Spokane, Washington has a federal voucher problem that no landlord law can fully fix: even residents with housing assistance in hand often cannot find a place to live. The Spokane Housing Authority is now trying a different approach, attaching those federal dollars directly to brand-new buildings so the units exist before tenants even need them.
The agency is soliciting developers to build affordable housing across Spokane County using Project-Based Vouchers, a tool that converts part of the authority's existing Housing Choice Voucher pool from portable tenant subsidies into guaranteed long-term rent payments tied to specific newly constructed units. The distinction matters enormously in a county where the vacancy rate fell below 2% at the peak of the region's housing crisis and where the authority's own waiting list has stretched for years.
The Spokane metro's affordability collapse accelerated sharply during the pandemic, when in-migration from Seattle and Portland, remote work flexibility, and constrained supply combined to push median rents up roughly 30 to 40 percent between 2020 and 2023. Median home prices roughly doubled between 2018 and 2023. The crisis hit hardest for households earning at or below 30 percent of the area median income, the population these vouchers are designed to serve. Spokane's 2023 point-in-time count showed surging homelessness, and the city declared a housing and homelessness emergency.
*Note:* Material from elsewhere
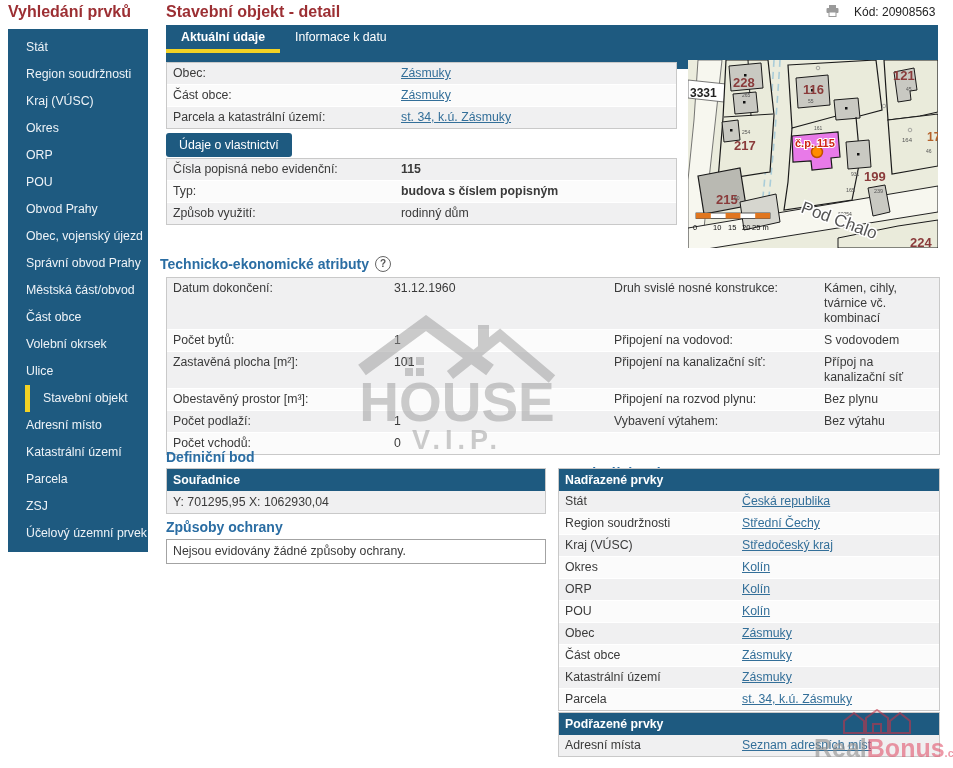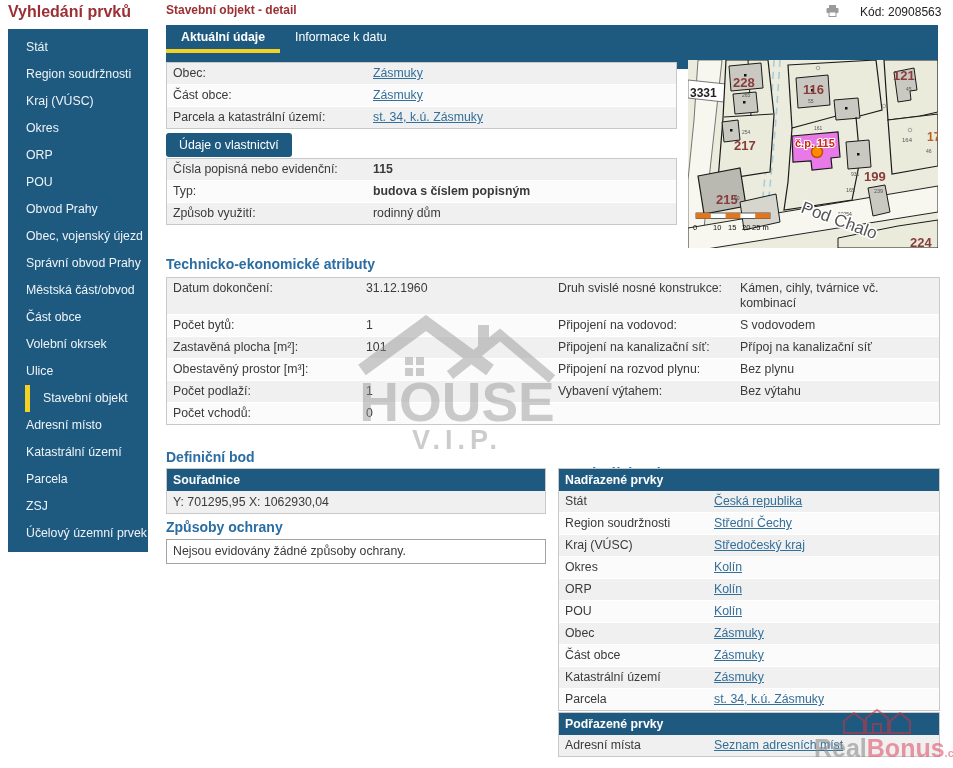"Stavební objekt - detail" .main-title { font-size: 12px -> 16px }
In a city where winter temperatures regularly drop below freezing, that is not an abstract policy failure.
Washington State banned source-of-income discrimination in 2018, meaning landlords cannot legally turn away voucher holders, but the law addresses only one side of the problem. The deeper bottleneck is that affordable units simply do not exist in sufficient numbers. By locking voucher revenue into new construction deals, the housing authority gives developers the financial certainty needed to attract additional financing, including Low-Income Housing Tax Credits, and actually build.
The project-based approach does not create new federal funding. It redirects dollars already allocated to Spokane under HUD rules that allow housing authorities to project-base up to 20 percent of their voucher supply, with additional units possible for populations such as the elderly, disabled, or homeless. The bet is that building guaranteed-affordable units now produces more housing stability than continuing to chase a private market that has consistently outpaced what vouchers can cover.
Developers interested in submitting proposals have details at the housing authority's solicitations page. How many units ultimately get built, and where in the county they land, will depend on the projects that come forward.